**Selected extract**:

If he's a rural adoptee, who knows if he has learned any pinyin at all, or if it's useful for typing. "Writing at a third grade level" either means full literacy (because, at least c. 1995, all character learning was done in the first and second grade), or the American meaning, "anything".

Pinyin is based on standard Beijing pronunciation, and if the kid has any regionalisms that makes his attempt at standard Mandarin 'wrong', e.g. not differentiating between n/l, n/ng, hu/w, well, I have yet to see a keyboard that compensates for this.
posted by batter_my_heart at 1:23 PM on September 23, 2018 [1 favorite]

A pal of mine is an elementary school teacher at a school for deaf children. She works primarily with students like this boy... I don't know if the proper term is English Language Learner but you get what I mean.
I'm happy to ask her for some ideas if you want.
posted by k8t at 1:45 PM on September 23, 2018

I agree that I'm sure learning mandarin is the best approach if your goal is communication.

I think your best bets are:
1) Get an AAC Board if he isn't already using one. Download some or go to an SLP and get some.

2) If he is actually learning ASL, that will likely be better, as it will support his ASL learning which will be critically necessary for him. It's also much easier to learn than mandarin.
posted by Lutoslawski at 1:51 PM on September 23, 2018

Just to calibrate your expectations, the intro Chinese 1A course at Berkeley teaches ~400 characters in a semester. A 3rd-grade level in China corresponds to ~2000 characters. I appreciate your desire to communicate in his native language, but learning written Chinese is a slog even for native speakers; it's essentially taught by rote and drilled in.
posted by Standard Orange at 3:10 PM on September 23, 2018 [8 favorites]

It's lovely that you want to make the effort to reach out to this kid in his own language, but you are at such a disadvantage with written Chinese. You can still make it easier for him to communicate with you in his language without actually having to learn it yourself, it will be a far more effective use of your energy and your effort and intent will still be very much appreciated.

Install a Chinese keyboard on your phone, but if he isn't familiar with Pinyin, the Google Translate app can detect words/characters from images. Get some whiteboards and keep pen and paper around, he can write on whatever's handy and you can just open up the app and snap a photo to translate.

**Material provided**:
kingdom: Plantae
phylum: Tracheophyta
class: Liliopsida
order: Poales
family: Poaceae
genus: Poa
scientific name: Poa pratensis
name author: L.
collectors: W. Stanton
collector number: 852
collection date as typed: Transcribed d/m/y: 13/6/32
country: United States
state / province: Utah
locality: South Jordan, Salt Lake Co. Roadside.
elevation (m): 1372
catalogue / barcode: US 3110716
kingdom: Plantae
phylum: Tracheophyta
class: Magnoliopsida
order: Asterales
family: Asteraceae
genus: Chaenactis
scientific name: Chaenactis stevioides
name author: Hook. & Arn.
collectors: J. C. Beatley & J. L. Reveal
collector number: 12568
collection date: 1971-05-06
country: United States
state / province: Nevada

**Description of the task**: Output the stretch of the forum discussion that opens with the words containing "Pinyin is based" and closes with "and get some.", copied word for word.

**Output for this exercise**:
Pinyin is based on standard Beijing pronunciation, and if the kid has any regionalisms that makes his attempt at standard Mandarin 'wrong', e.g. not differentiating between n/l, n/ng, hu/w, well, I have yet to see a keyboard that compensates for this.
posted by batter_my_heart at 1:23 PM on September 23, 2018 [1 favorite]

A pal of mine is an elementary school teacher at a school for deaf children. She works primarily with students like this boy... I don't know if the proper term is English Language Learner but you get what I mean.
I'm happy to ask her for some ideas if you want.
posted by k8t at 1:45 PM on September 23, 2018

I agree that I'm sure learning mandarin is the best approach if your goal is communication.

I think your best bets are:
1) Get an AAC Board if he isn't already using one. Download some or go to an SLP and get some.